* **EXERCISE DIRECTIONS**
In the copy of the lines below, leave out pictures and print everything else exactly.

* **DATA RECORDS**

☆ ☆ ☆ ☆ ☆

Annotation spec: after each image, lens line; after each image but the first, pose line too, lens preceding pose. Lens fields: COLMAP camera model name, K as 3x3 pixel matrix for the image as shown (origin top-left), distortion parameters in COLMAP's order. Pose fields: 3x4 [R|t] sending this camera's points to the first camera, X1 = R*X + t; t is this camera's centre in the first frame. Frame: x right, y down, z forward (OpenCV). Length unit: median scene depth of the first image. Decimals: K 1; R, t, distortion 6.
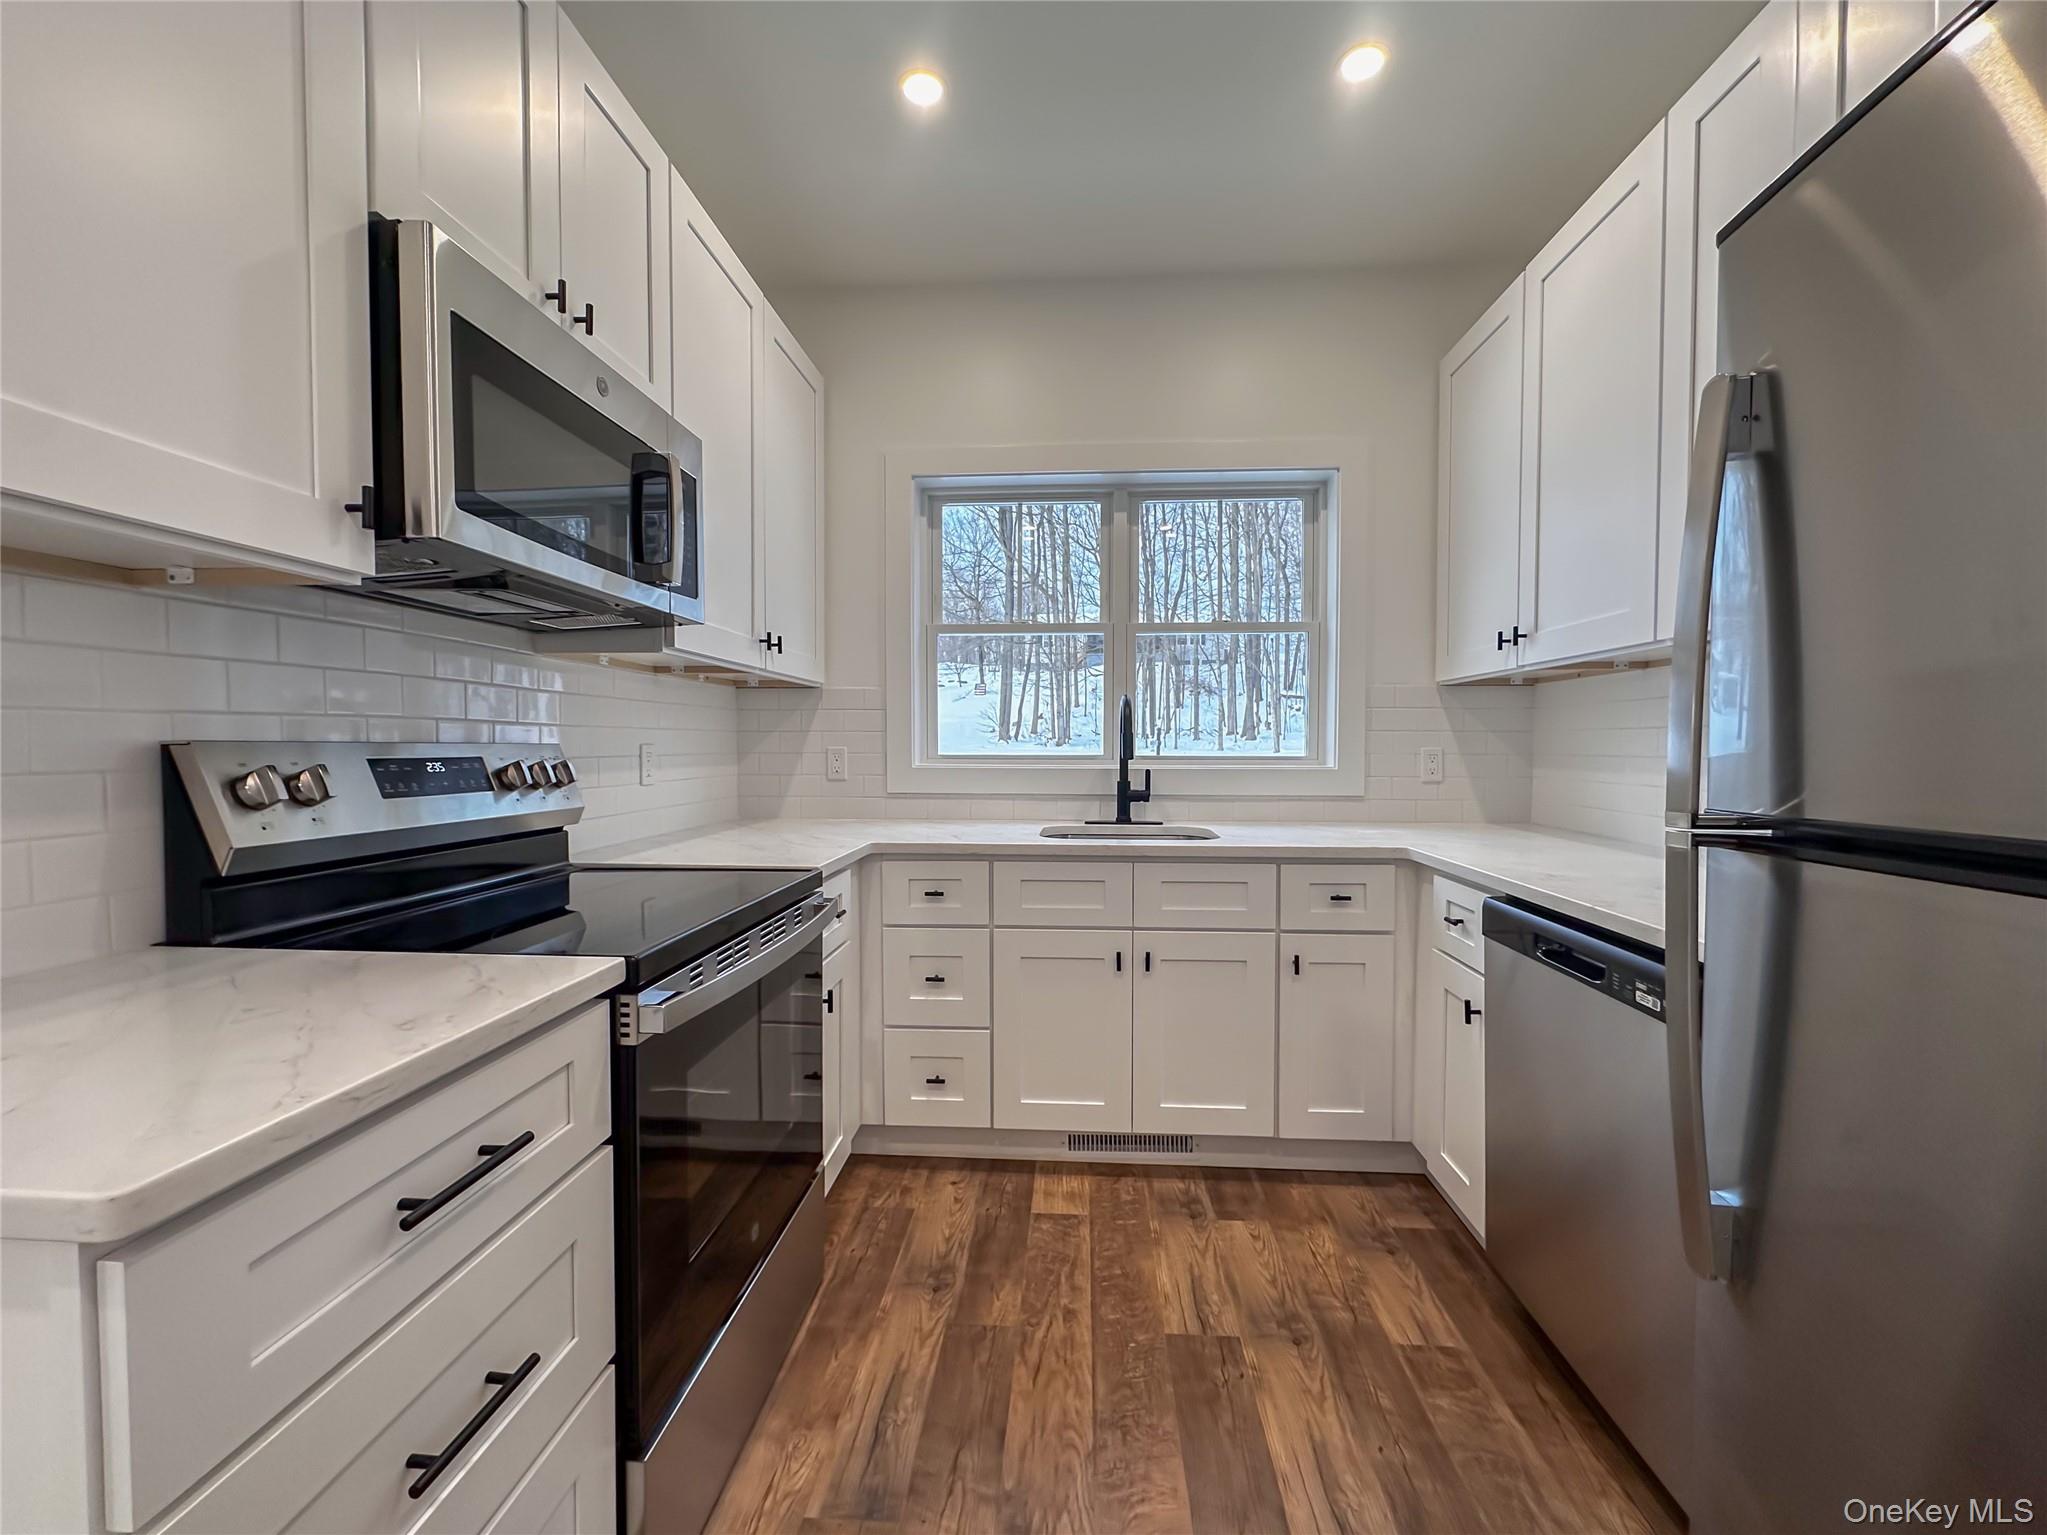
lens RADIAL K [[821.6, 0, 1023.5], [0, 821.6, 767.5], [0, 0, 1]] dist [-0.003557, -0.000013]
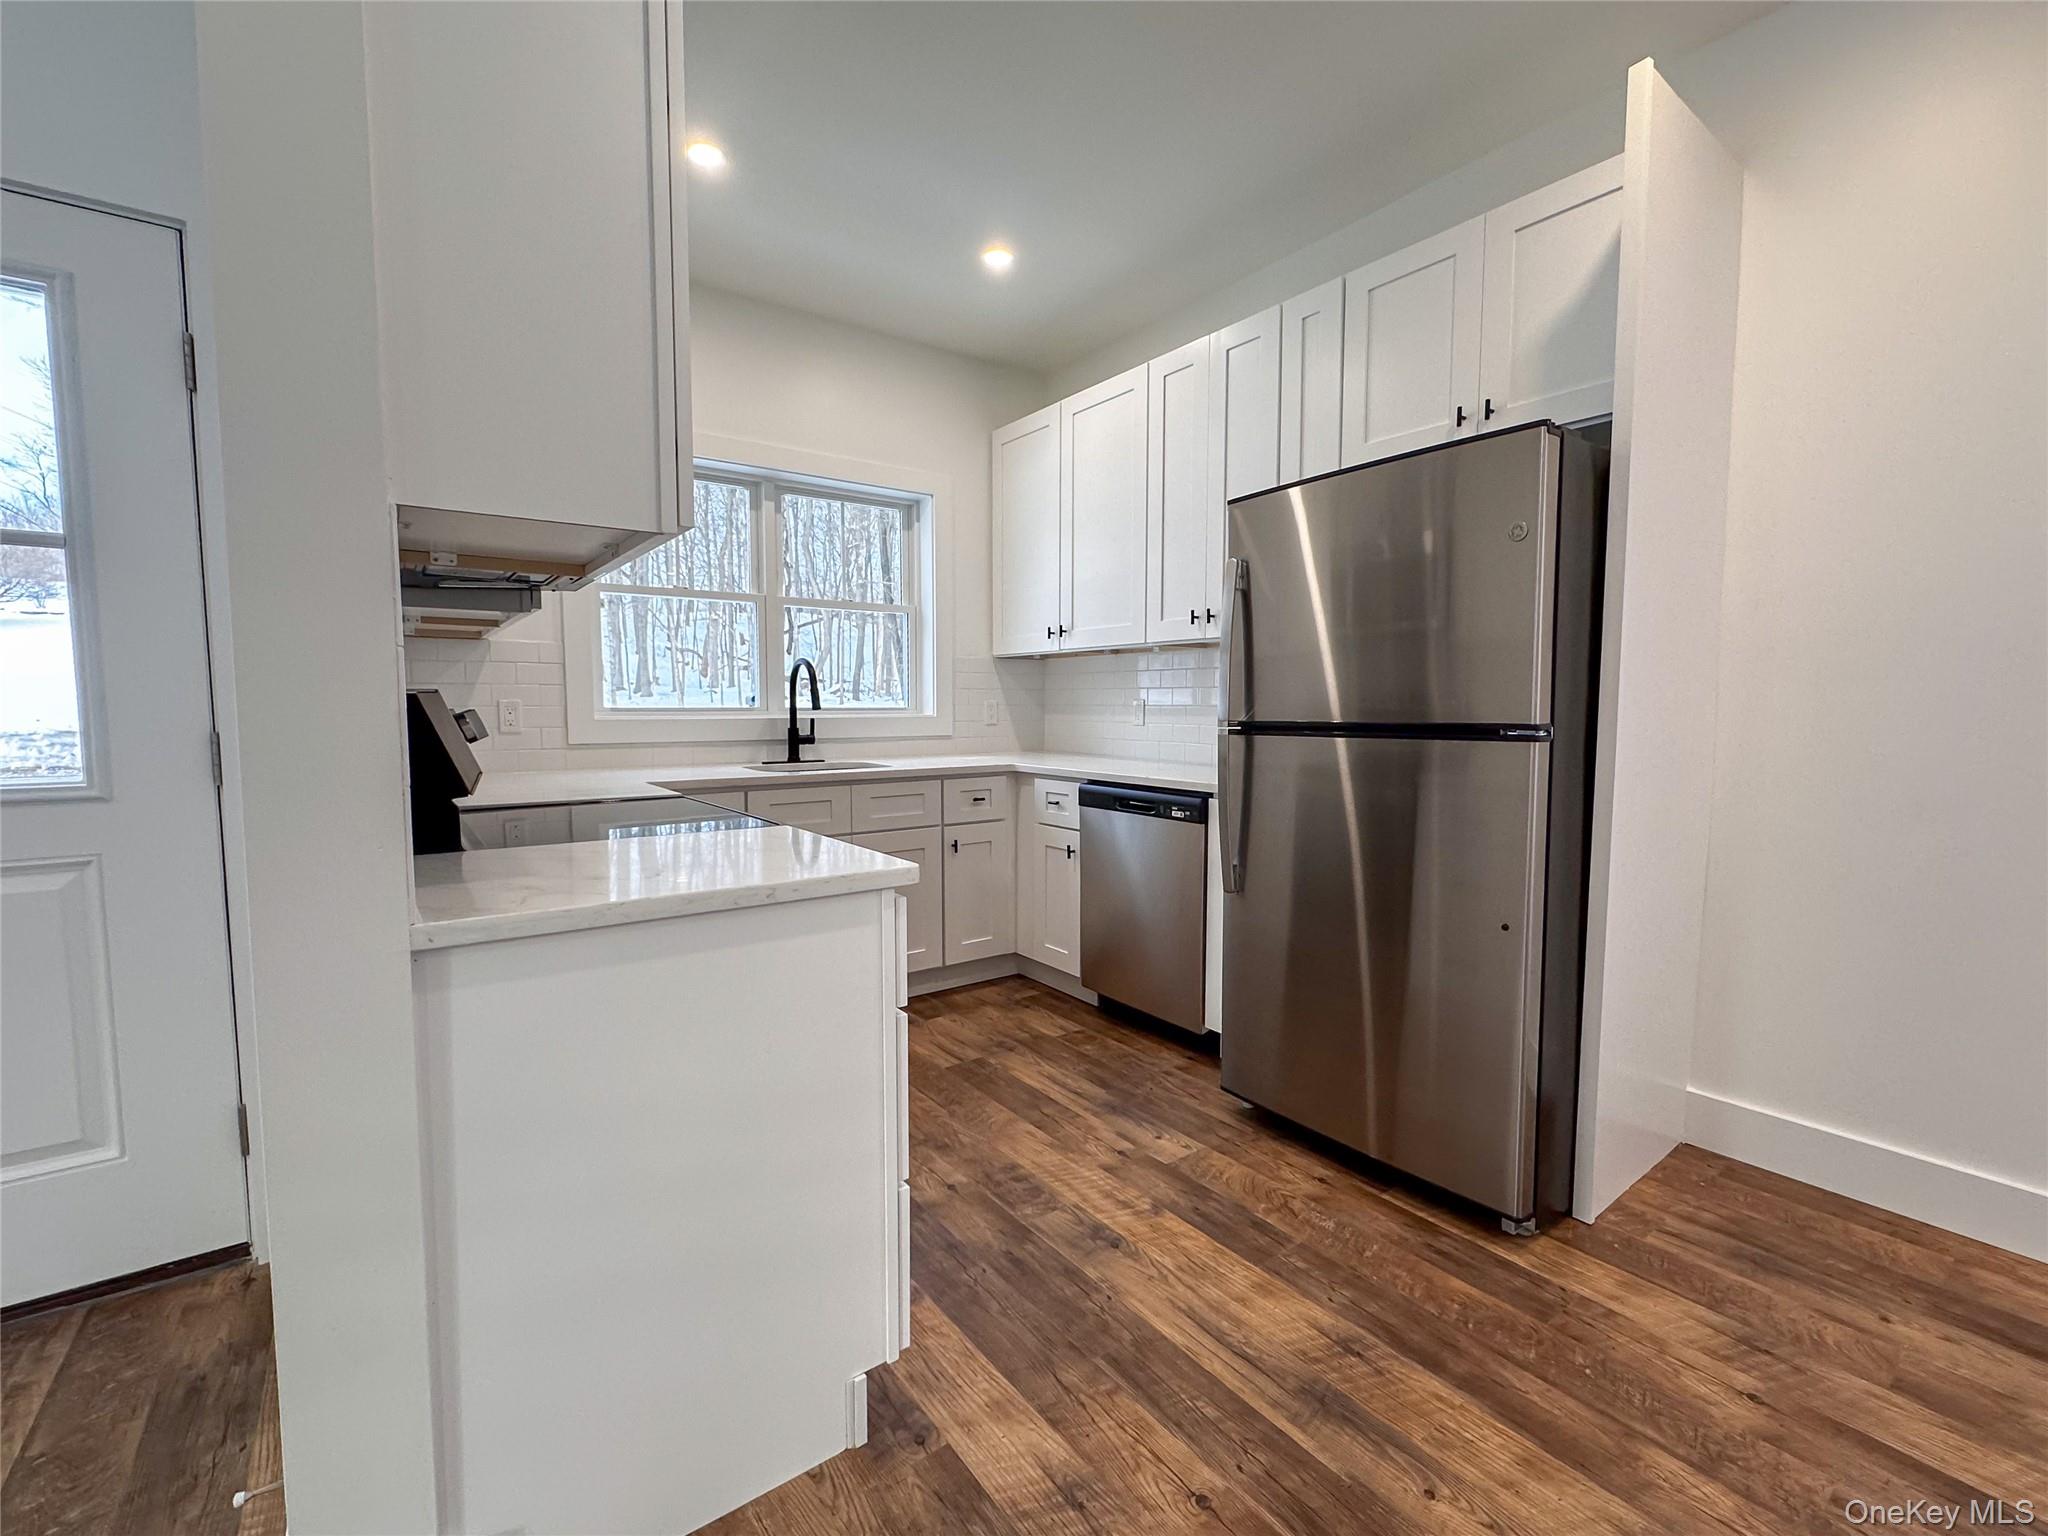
lens RADIAL K [[895.4, 0, 1024.0], [0, 895.4, 768.0], [0, 0, 1]] dist [-0.000870, 0.000210]
pose [[0.765320, -0.047948, 0.641862, -0.660960], [0.018470, 0.998447, 0.052563, 0.016943], [-0.643385, -0.028372, 0.765017, -0.343705]]
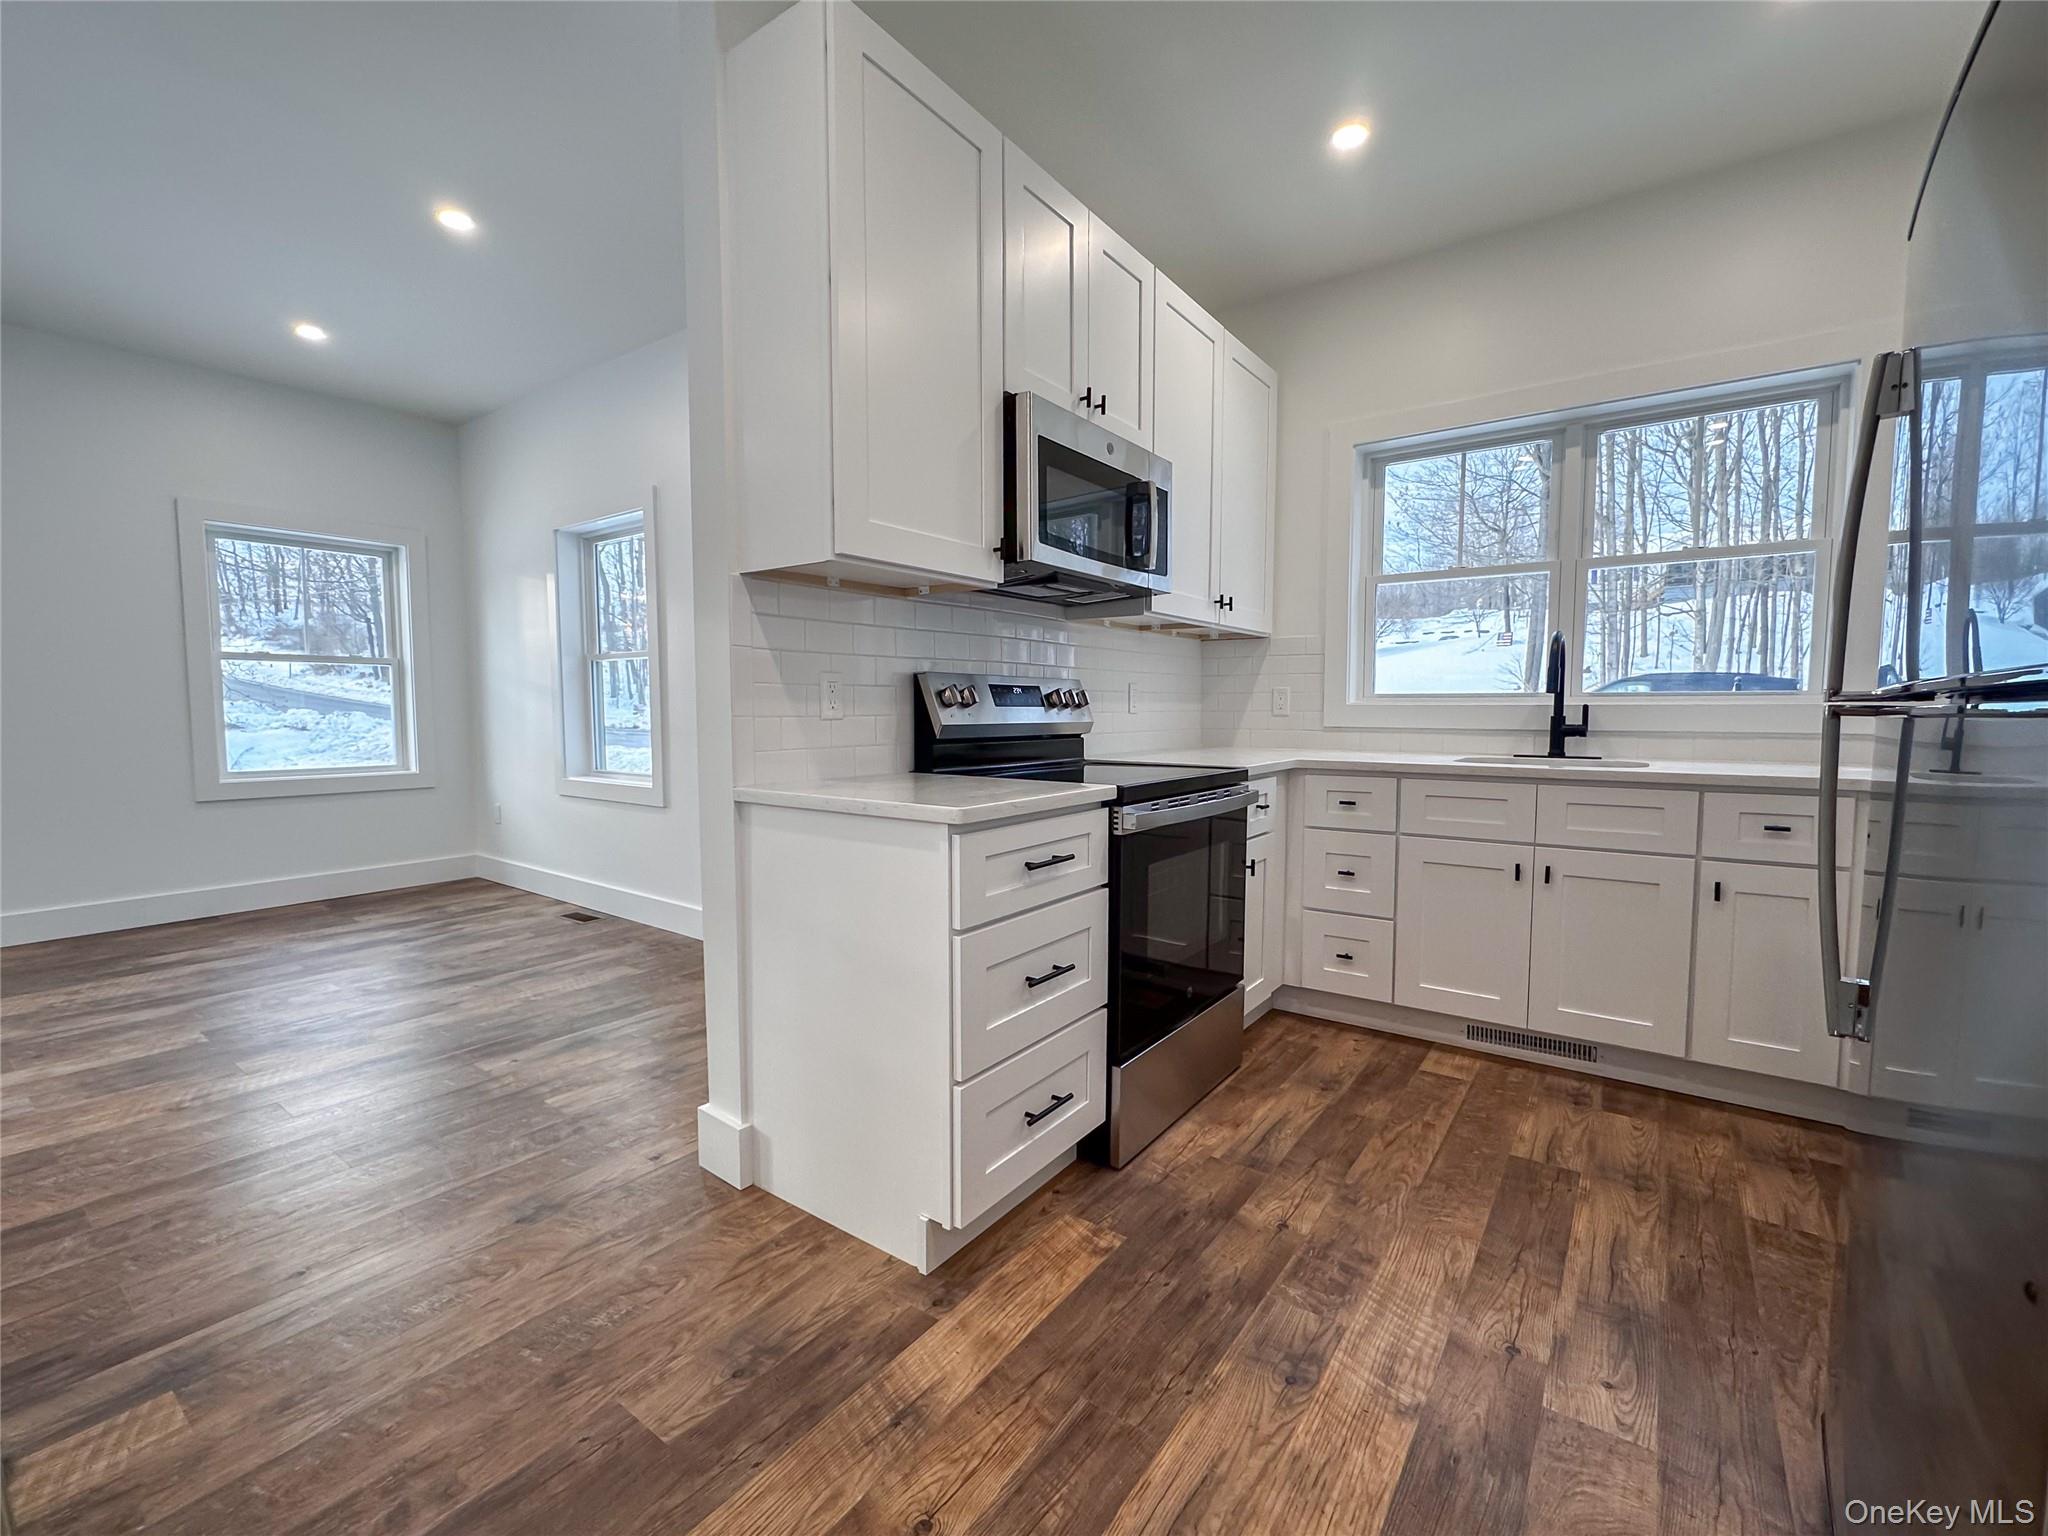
lens RADIAL K [[868.4, 0, 1024.0], [0, 868.4, 768.0], [0, 0, 1]] dist [-0.002665, 0.000589]
pose [[0.847061, 0.036929, -0.530211, 0.185664], [-0.014221, 0.998801, 0.046847, 0.055172], [0.531305, -0.032142, 0.846570, -0.381085]]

☆ ☆ ☆ ☆ ☆

* **THE COMPLETED TASK**
Annotation spec: after each image, lens line; after each image but the first, pose line too, lens preceding pose. Lens fields: COLMAP camera model name, K as 3x3 pixel matrix for the image as shown (origin top-left), distortion parameters in COLMAP's order. Pose fields: 3x4 [R|t] sending this camera's points to the first camera, X1 = R*X + t; t is this camera's centre in the first frame. Frame: x right, y down, z forward (OpenCV). Length unit: median scene depth of the first image. Decimals: K 1; R, t, distortion 6.
lens RADIAL K [[821.6, 0, 1023.5], [0, 821.6, 767.5], [0, 0, 1]] dist [-0.003557, -0.000013]
lens RADIAL K [[895.4, 0, 1024.0], [0, 895.4, 768.0], [0, 0, 1]] dist [-0.000870, 0.000210]
pose [[0.765320, -0.047948, 0.641862, -0.660960], [0.018470, 0.998447, 0.052563, 0.016943], [-0.643385, -0.028372, 0.765017, -0.343705]]
lens RADIAL K [[868.4, 0, 1024.0], [0, 868.4, 768.0], [0, 0, 1]] dist [-0.002665, 0.000589]
pose [[0.847061, 0.036929, -0.530211, 0.185664], [-0.014221, 0.998801, 0.046847, 0.055172], [0.531305, -0.032142, 0.846570, -0.381085]]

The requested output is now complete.